Adapted from Primed for Character Education: Six Design Principles for School Improvement by Marvin W. Berkowitz. Copyright © 2021. Published by Routledge. Excerpted by permission of the publisher.

Reflection After the Practice

  • How did you and/or your colleagues respond to this reflection process?
  • What did you learn about yourself and each other?
  • Do you notice a shift in your approach to leadership after engaging in this reflection?
  • Do you notice any changes in your relationships with students, staff, or parents and caregivers?

The Research Behind It

Evidence That It Works

A study of 48 leaders and 222 followers within an organization found that when both groups agreed about leaders’ descriptions of their own leadership, employees were also more satisfied with their leaders, and leaders were more effective. In other words, leaders who have high levels of self-awareness tend to be better leaders.

Why Does It Matter?

One of the most powerful actions leaders can take to build a positive school culture is to align the school’s espoused values with its values-in-action, namely by “walking the talk.” Indeed, research has shown that employee retention, performance, citizenship, and emotional commitment to the workplace are higher when there is congruence between the behavior within an organization and the organization’s values.

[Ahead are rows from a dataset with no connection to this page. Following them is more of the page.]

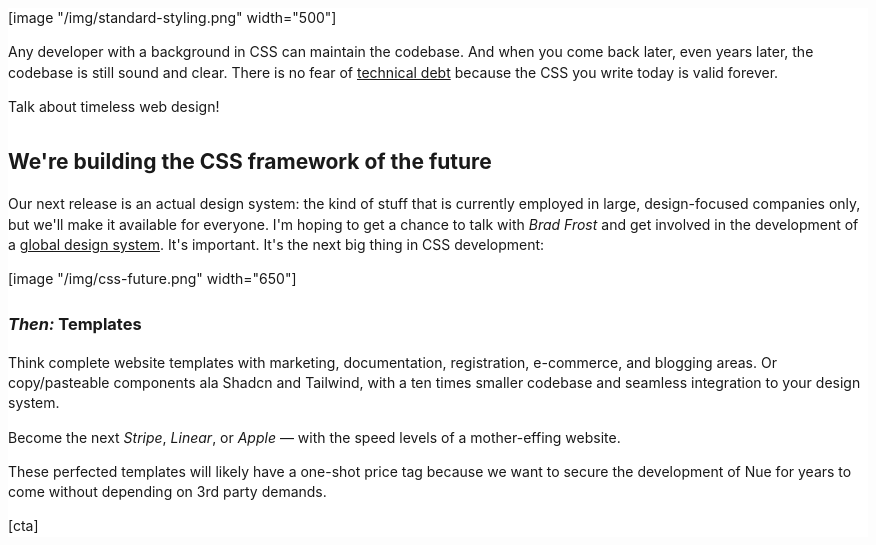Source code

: [image "/img/standard-styling.png" width="500"]

Any developer with a background in CSS can maintain the codebase. And when you come back later, even years later, the codebase is still sound and clear. There is no fear of [technical debt](#debt) because the CSS you write today is valid forever.

Talk about timeless web design!



## We're building the CSS framework of the future
Our next release is an actual design system: the kind of stuff that is currently employed in large, design-focused companies only, but we'll make it available for everyone. I'm hoping to get a chance to talk with *Brad Frost* and get involved in the development of a [global design system](//bradfrost.com/blog/post/a-global-design-system/). It's important. It's the next big thing in CSS development:

[image "/img/css-future.png" width="650"]



### *Then:* Templates
Think complete website templates with marketing, documentation, registration, e-commerce, and blogging areas. Or copy/pasteable components ala Shadcn and Tailwind, with a ten times smaller codebase and seamless integration to your design system.

Become the next *Stripe*, *Linear*, or *Apple* — with the speed levels of a mother-effing website.

These perfected templates will likely have a one-shot price tag because we want to secure the development of Nue for years to come without depending on 3rd party demands.


[cta]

To create this kind of alignment, school leaders need to bring to their awareness the values and behaviors that they themselves demonstrate around leadership and school culture, potentially limiting or augmenting the efficacy of their efforts. Developing this kind of self-awareness is not easy, nor is it quick. However, a study of elementary school principals who used a set of guiding questions to do a deep dive into their inner lives found that this kind of reflective process nurtured their sense of moral consciousness.

“The only person you are destined to become is the person you decide to be.”